One thing nobody disputes is the eastward expansion of NATO. It was formed by 12 Allies in the wake of World War II for “countering the threat posed at the time by the Soviet Union,” according to its website. When the Soviet Union disintegrated in 1991, NATO did not retire – on the contrary, it set out to recruit the former Communist Bloc countries.
NATO now boasts 30 members, including Czech Republic, Hungary, Poland, Bulgaria, Estonia, Latvia, Lithuania, Romania, Slovakia and Slovenia. Ballistic missiles were installed in Poland and Romania, and troops were deployed in Afghanistan and Iraq.
If Putin’s narrative – Russian security requires a buffer zone against NATO – is false, there are plenty of other equations being floated out there.

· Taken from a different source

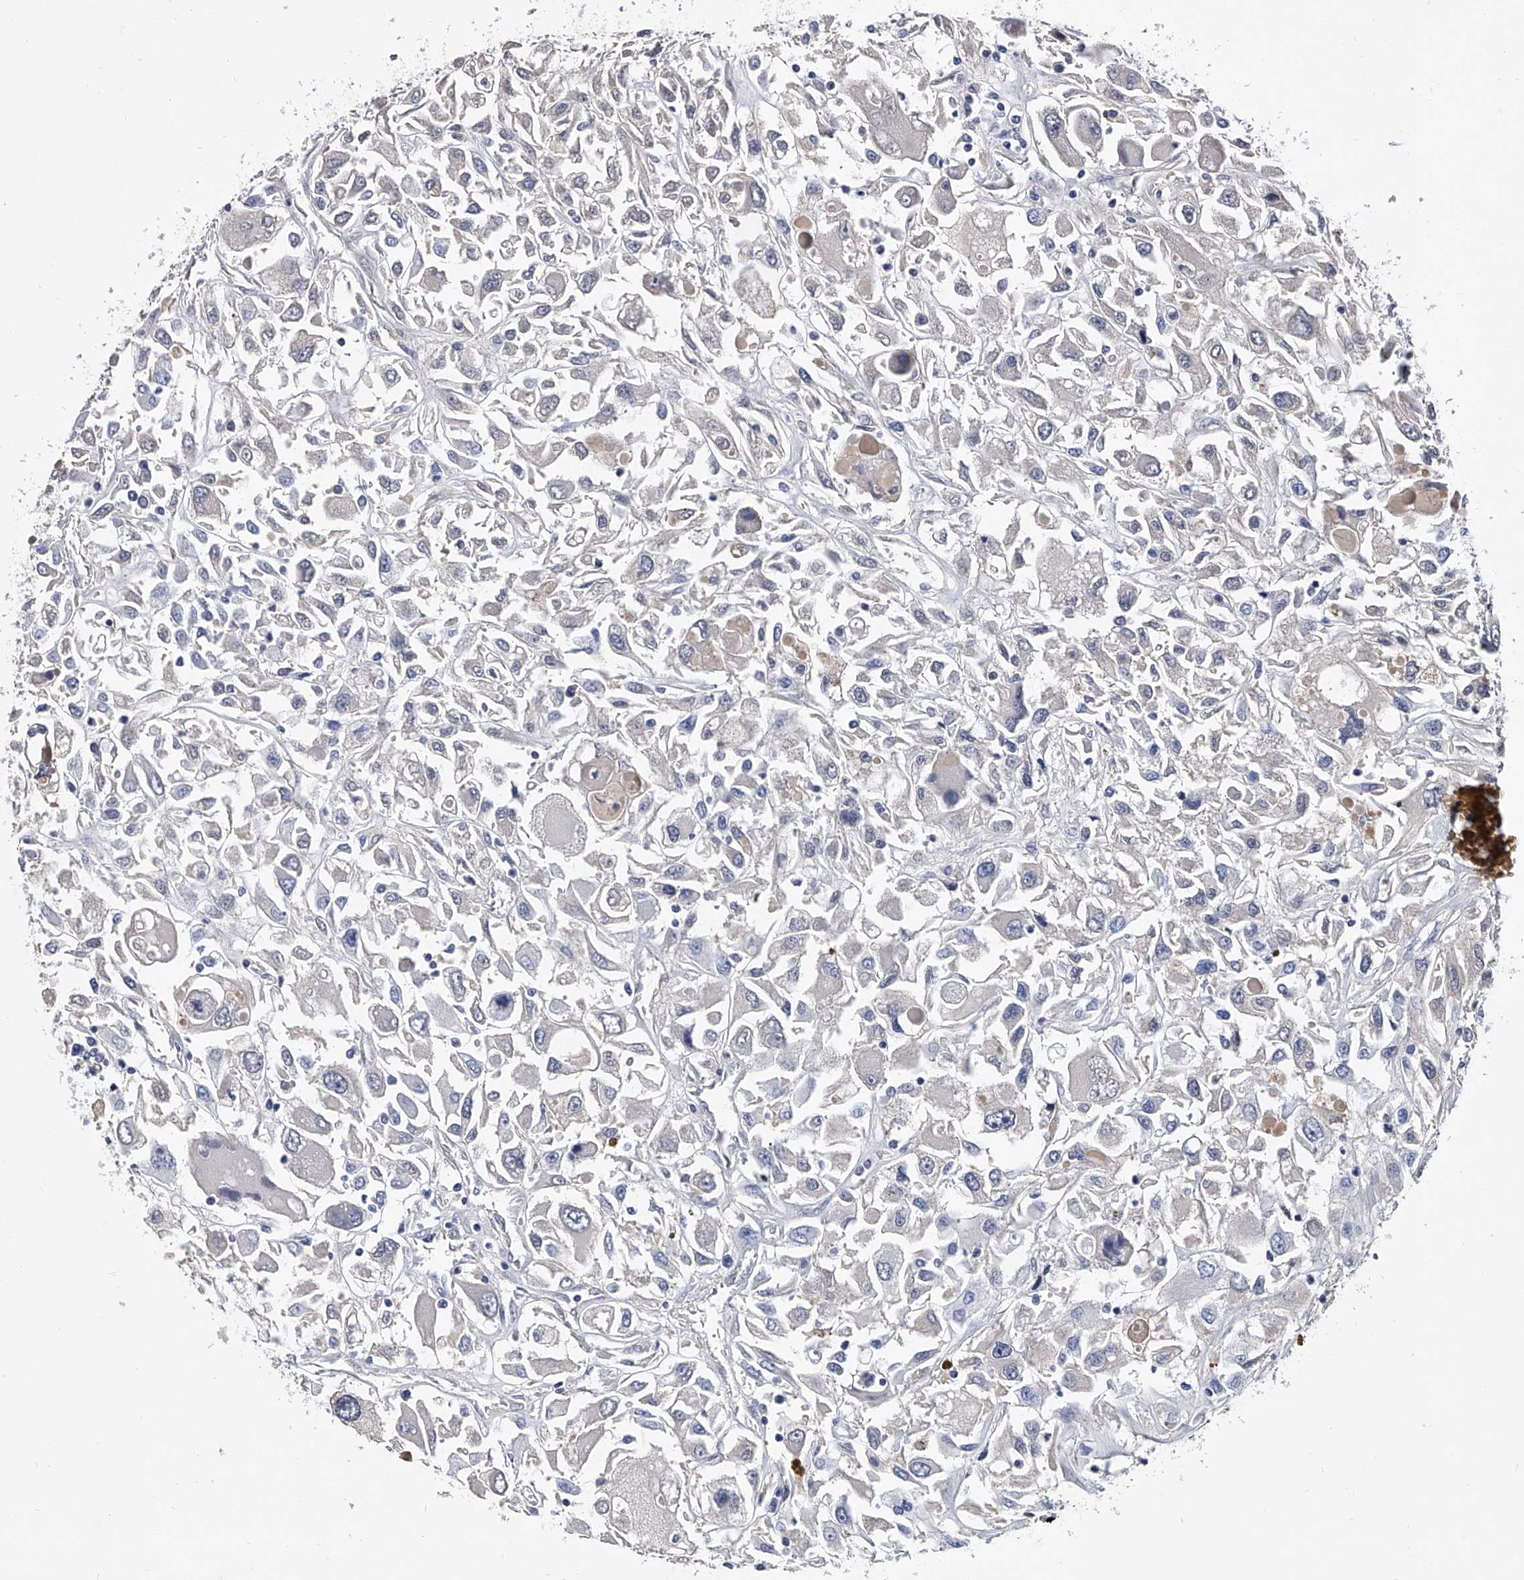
{"staining": {"intensity": "negative", "quantity": "none", "location": "none"}, "tissue": "renal cancer", "cell_type": "Tumor cells", "image_type": "cancer", "snomed": [{"axis": "morphology", "description": "Adenocarcinoma, NOS"}, {"axis": "topography", "description": "Kidney"}], "caption": "The photomicrograph demonstrates no significant expression in tumor cells of renal adenocarcinoma. The staining is performed using DAB (3,3'-diaminobenzidine) brown chromogen with nuclei counter-stained in using hematoxylin.", "gene": "EFCAB7", "patient": {"sex": "female", "age": 52}}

1. Putin is pursuing the glorious rebirth of the Russian empire.
2. The U.S. military-industrial complex needs a new enemy after withdrawing from Afghanistan.
3. The almost-certified Nord Stream 2 pipeline will deliver gas directly to Germany, cementing relations with Russia and bypassing Ukraine as a key gas transit route.
4. Presidents always boost flagging approval ratings by launching a war.
5. Ukraine is a corrupt, autocratic country that has made the Biden family rich.
6. The U.S. is demonizing Putin to promote a liberal agenda around transgender rights in Eastern Europe.
Was the CIA involved in training neo-Nazi “volunteer militias” or false flag operations in the Donbas region? Did Russian-speaking separatists or KGB agents conduct false flags? Was Putin lured into a war that might end his political career? Was Biden? What is the extent of Biden family financial interests in Ukraine? Will Ukraine easily repel the Russians or will this be the next long occupation?
Finding a narrative that is corroborated by multiple, credible sources in still difficult with a breaking news story like the invasion of Ukraine. We need more facts, not more theories.
When things don’t add up, you need to get the right numbers.